» **PAGE TEXT**:
A blog about whatever with lots of digressions

Sunday, March 30, 2014

Cookies and Consciousness




I am reading ‘The Divine Romance’, by Paramahansa Yogananda while drinking coffee and eating triple chocolate cookies.  Elke is eating an apple. I am devouring cookies after dipping them in my coffee, northern Italian style, and Elke is devouring her apple, all of it, even the core, and I am reading about the opposite modes of material and spriritual consciousness, and about how I can test myself to see which consciousness I have, and I read these lines:
Material consciousness says to eat your apple and cookies yourself. Spiritual consciousness says to divide and share with someone else.
I freak a little and I turn around to see if Paramahansa Yogananda is in the room, watching us with our cookies and apple, and there is no one there, and I look up and in other directions but the yogi is not there, and I am about to tell Elke to stop but it is too late; the apple is gone.

He wrote this book when my mom was a kid. How does he know we are eating an apple and cookies?
The apple is gone, but I have cookies still. There are six left. 

“Cookie?” I offer, though I know Elke will refuse because she doesn’t eat cookies. 
As expected, she says "Nein, danke."
I am still scanning the room for traces of the yogi. He is on the astral plane, hovering over my shoulder.

If I read the same lines tomorrow, and I am eating toast instead of cookies, will it say in the book, 

Material consciousness says to eat your apple and toast yourself. Spiritual consciousness says to divide and share with someone else. ?
This is a test indeed, and the yogi knows it, because I am selfish about cookies. 
Spiritual consciousness says to divide and share with someone else.
Elke bought me the cookies, and said, “These are your cookies, just yours,”
and I had kept them all to myself,  knowing that here they would be safe from the boys.
For you see, the boys are also cookie monsters. They also devour cookies as if they were potato chips. 
The other day I found cookies in the kitchen, and I ate two of them with my coffee, dipping them into the coffee as they do in the north of Italy. I only ate two because they were the last two cookies. Then, later that evening, as I was strumming on the guitar, they came into this very room, and sat down together, smiling.
“Did you see cookies on the counter in the kitchen?” asked Philipp.
“Because we can’t find them, there were two cookies,” said Max.
“We are looking for them, did you see them?” asked Philipp.
There was a little uncomfortable pause as they scrutinized my countenance for a sign.
“Ah, you mean those sandwich-like cookies, with chocolate cream in the middle?” I asked.
“Yes,” they said in unison, smiling a little, scrutinizing.
“There were two?” I asked.
“Yes, there were two,” said Philipp.
“Two cookies,” said Max. “We can’t find them.”

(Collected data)
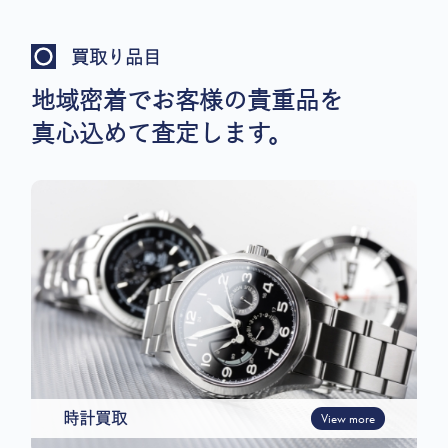
買取り品目
地域密着でお客様の貴重品を
真心込めて査定します。
時計買取
View more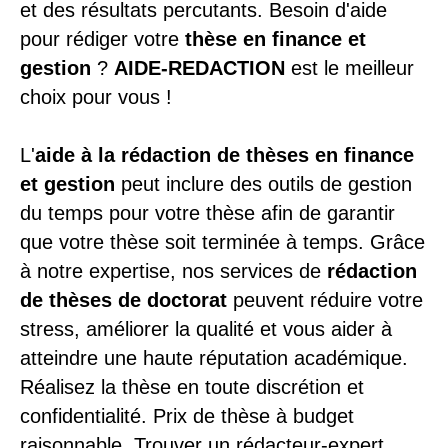
et des résultats percutants. Besoin d'aide
pour rédiger votre
thèse en finance et
gestion
?
AIDE-REDACTION
est le meilleur
choix pour vous !
L'
aide à la rédaction de thèses en finance
et gestion
peut inclure des outils de gestion
du temps pour votre thèse afin de garantir
que votre thèse soit terminée à temps. Grâce
à notre expertise, nos services de
rédaction
de thèses de doctorat
peuvent réduire votre
stress, améliorer la qualité et vous aider à
atteindre une haute réputation académique.
Réalisez la thèse en toute discrétion et
confidentialité. Prix ​​de thèse à budget
raisonnable. Trouver un rédacteur-expert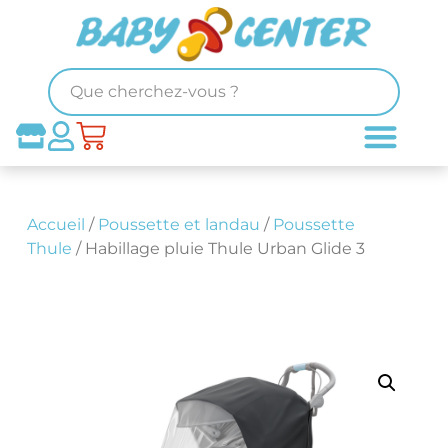
Accueil
/
Poussette et landau
/
Poussette
Thule
/ Habillage pluie Thule Urban Glide 3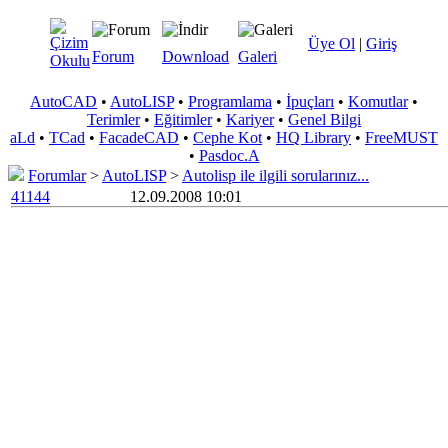
Üye Ol
|
Giriş
Forum
Download
Galeri
AutoCAD
•
AutoLISP
•
Programlama
•
İpuçları
•
Komutlar
•
Terimler
•
Eğitimler
•
Kariyer
•
Genel Bilgi
aLd
•
TCad
•
FacadeCAD
•
Cephe Kot
•
HQ Library
•
FreeMUST
•
Pasdoc.A
Forumlar
>
AutoLISP
>
Autolisp ile ilgili sorularınız...
41144
12.09.2008 10:01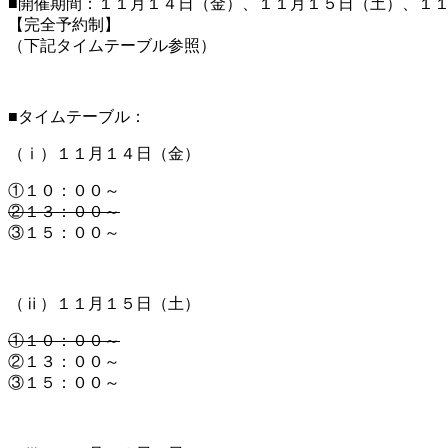
■開催期間：１１月１４日（金）、１１月１５日（土）、１
【完全予約制】
（下記タイムテーブル参照）
■タイムテーブル：
（ⅰ）１１月１４日（金）
①１０：００～
②１３：００～
③１５：００～
（ⅱ）１１月１５日（土）
①１０：００～
②１３：００～
③１５：００～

» **WRITTEN TASK A**: List every person named by name in the blog post about cookies and consciousness.
» **WRITTEN TASK B**: Transcribe the passage of the cookies-and-consciousness blog post starting at "Material consciousness says to eat your apple and toast" and ending at "were potato chips.".

» **TASK RESULT A**: Paramahansa Yogananda, Elke, Philipp, Max

» **TASK RESULT B**:
Material consciousness says to eat your apple and toast yourself. Spiritual consciousness says to divide and share with someone else. ?
This is a test indeed, and the yogi knows it, because I am selfish about cookies. 
Spiritual consciousness says to divide and share with someone else.
Elke bought me the cookies, and said, “These are your cookies, just yours,”
and I had kept them all to myself,  knowing that here they would be safe from the boys.
For you see, the boys are also cookie monsters. They also devour cookies as if they were potato chips.